Collected data:
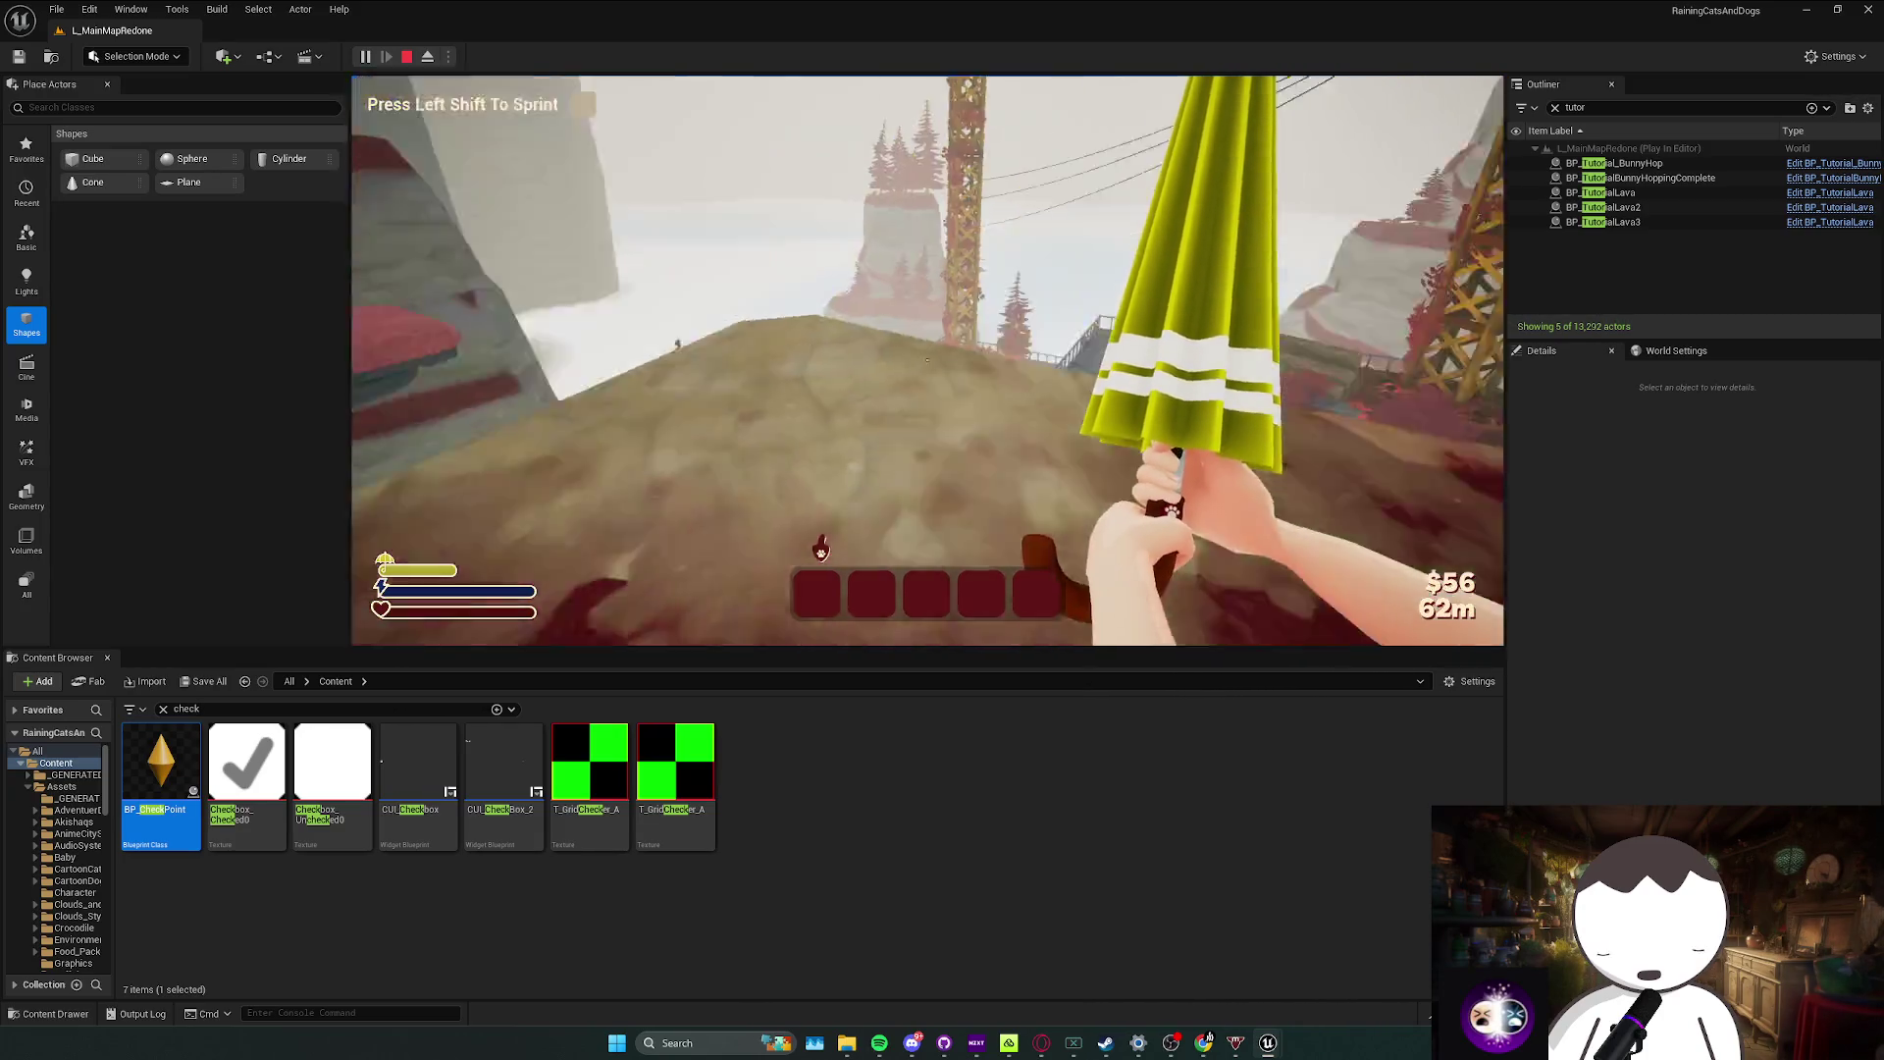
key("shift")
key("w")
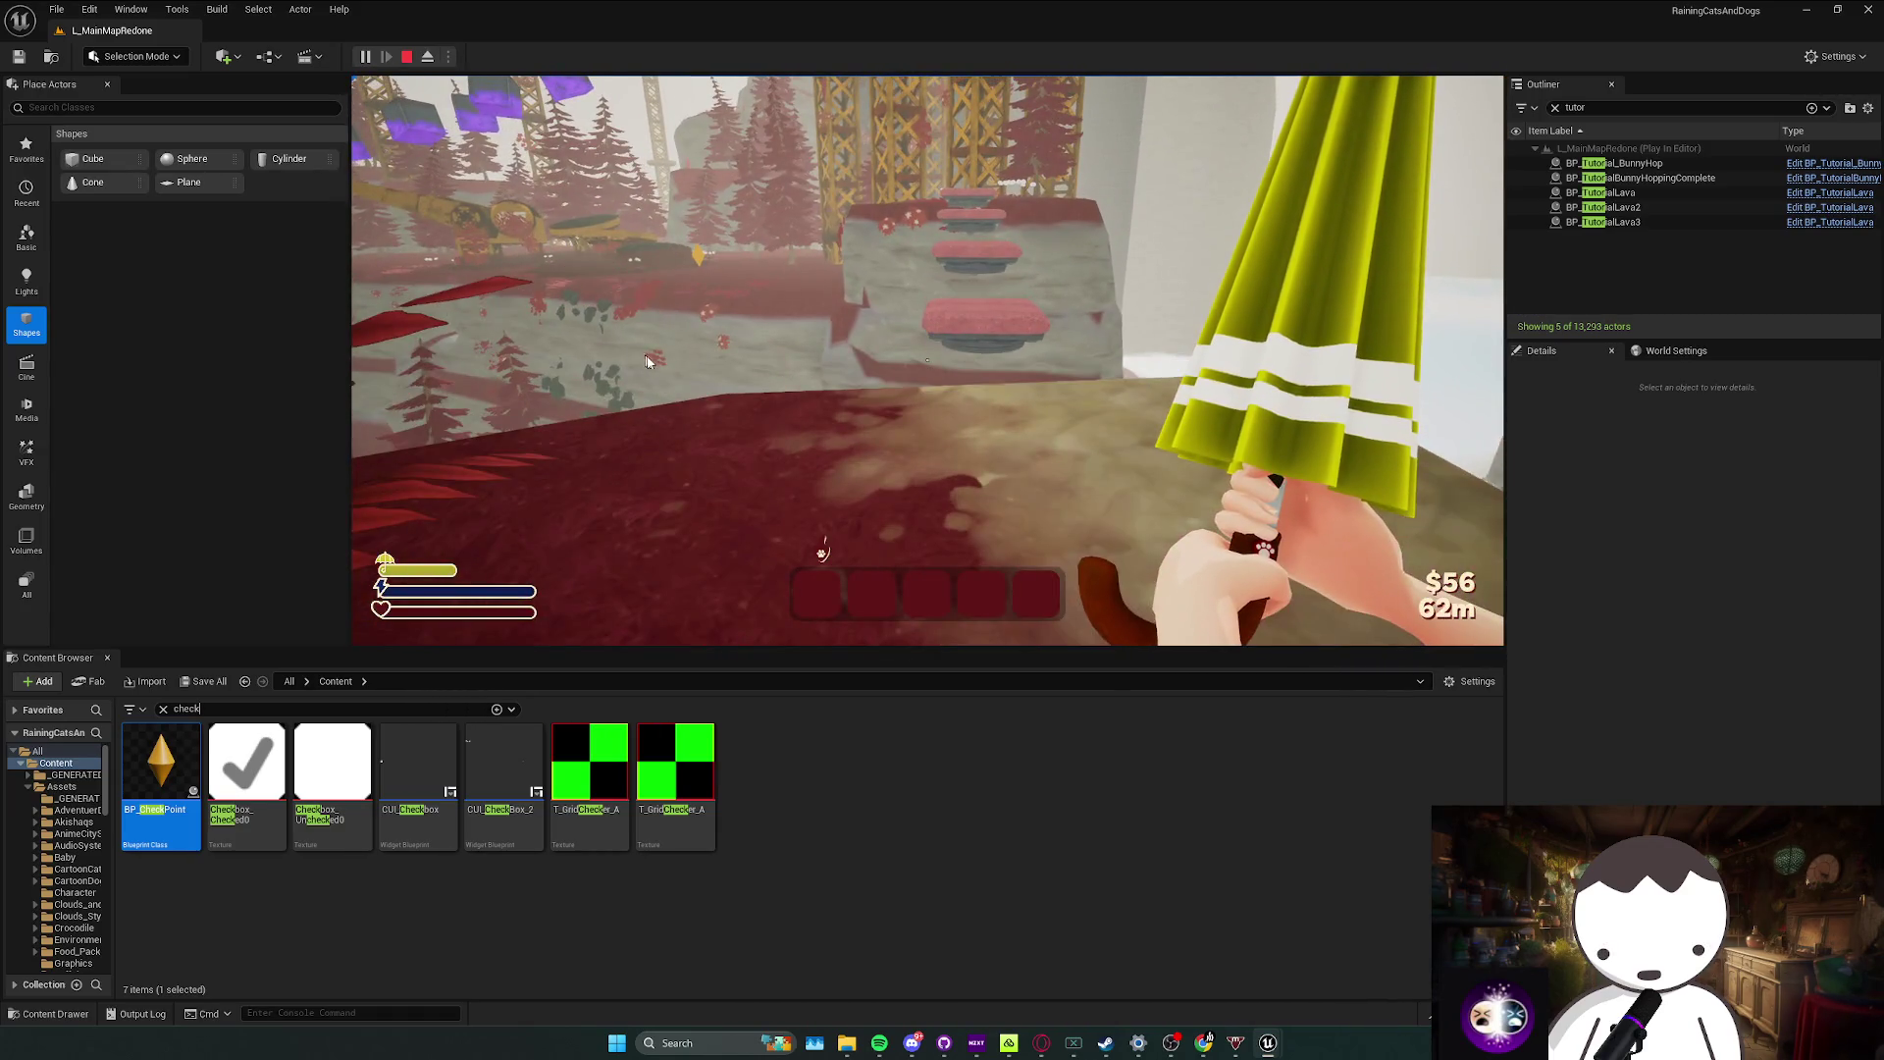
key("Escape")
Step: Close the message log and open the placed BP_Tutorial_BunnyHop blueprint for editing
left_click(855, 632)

» **EXERCISE INSTRUCTIONS**
Lines from the one containing "Step: Close the" through the end of the entries above must be copied exactly; include both ends and no other lines.

» **EXERCISE OUTPUT**
Step: Close the message log and open the placed BP_Tutorial_BunnyHop blueprint for editing
left_click(855, 632)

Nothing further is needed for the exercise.